◆ **STATED EXERCISE**
From the description of the election ballot data, extract the passage between "Any questions or" and "elections is 410.", inclusive, copying it word for word.

◆ **SOURCE**
The data in these files were gathered by two different investigators. Elections 1-32 and 48-99 were gathered in 1987 and 1988 respectively, by Nicolaus Tideman, with support from NSF grant SES86-18328. Elections 33-35 were gathered by David Hill whose address is Laverton, Berry Lane, Chorleywood, Rickmansworth, Herts, WD3 5EY, England. Numbers 36-47 were not assigned.
The data are records of ballots from elections of British organizations (mostly trade unions using PR-STV or IRV voting) in which the voters ranked the candidates. The data were gathered under a stipulation that the organizations involved would remain anonymous.
The data are in a format developed by David Hill. The first line contains the number of candidates and the number to be elected. (Many but not all elections were multiwinner.) In subsequent lines that represent ballot papers, the first number is always 1. (The format was designed for a counting program that treats the first number as the number of instances of the ordering of the candidates on the line.) Next on these lines is a sequence of numbers representing a voter's reported ranking: The number of the candidate ranked first, the number of the candidate ranked second, and so on. The end of the reported ranking is signaled by a zero. A zero at the beginning of the ranking is a signal that the list of ballot papers has ended.
Next come the names of the candidates, each in parentheses, as required by the counting program, and finally the name of the election.
Invalid votes and a small number of references to write-in candidates were deleted from the data.
Any questions or comments regarding the data should be addressed to:
Nicolaus Tideman
Economics Department
Virginia Tech
Blacksburg VA 24061
(540) 231-7592
e-mail: ntideman AT vt.edu
The least number of voters in any Tideman election is 9, in A33.HIL, which has 18 candidates. The greatest number of voters in any Tideman election is 3422, in A9.HIL, which had 12 candidates and 11 winners (although this could be thought of as a 1-loser election!); this also is the greatest number of winners in any Tideman election. The greatest number of candidates in any Tideman election is 26, in A13.HIL (with 849 voters). The least number of candidates in any Tideman election is 3, in several elections including A77.HIL. The average number of voters in the 87 Tideman elections is 410.

◆ **SUPPLIED INFORMATION**
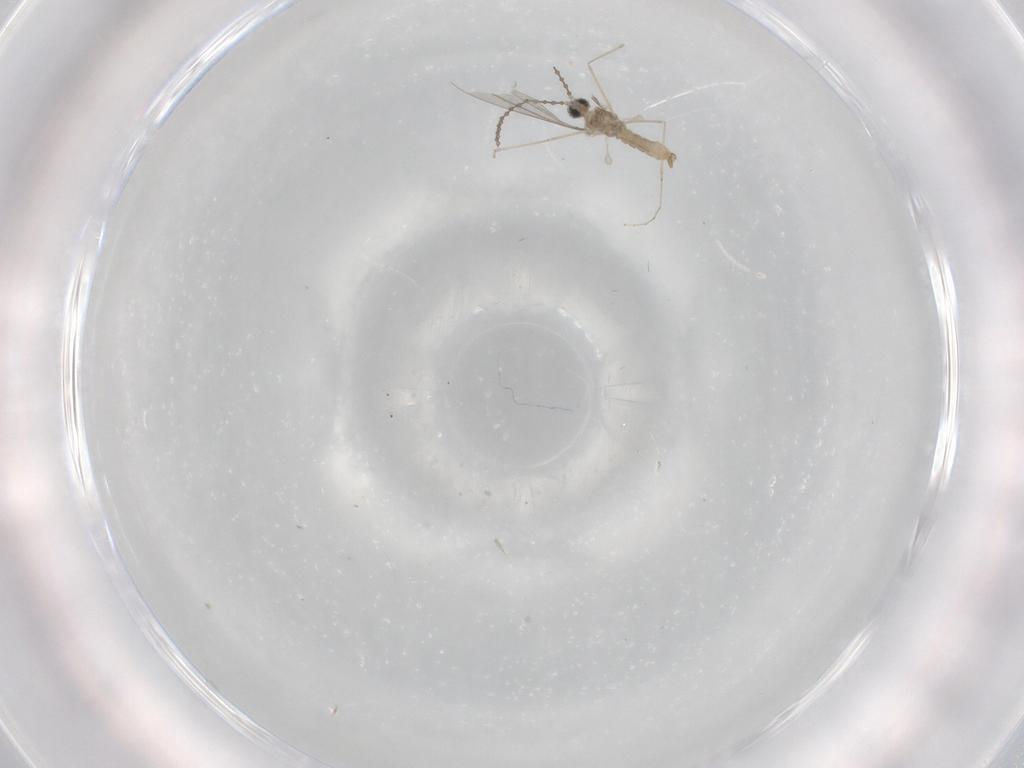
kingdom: Animalia
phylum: Arthropoda
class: Insecta
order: Diptera
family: Cecidomyiidae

◆ **SOLUTION TO THE EXERCISE**
Any questions or comments regarding the data should be addressed to:
Nicolaus Tideman
Economics Department
Virginia Tech
Blacksburg VA 24061
(540) 231-7592
e-mail: ntideman AT vt.edu
The least number of voters in any Tideman election is 9, in A33.HIL, which has 18 candidates. The greatest number of voters in any Tideman election is 3422, in A9.HIL, which had 12 candidates and 11 winners (although this could be thought of as a 1-loser election!); this also is the greatest number of winners in any Tideman election. The greatest number of candidates in any Tideman election is 26, in A13.HIL (with 849 voters). The least number of candidates in any Tideman election is 3, in several elections including A77.HIL. The average number of voters in the 87 Tideman elections is 410.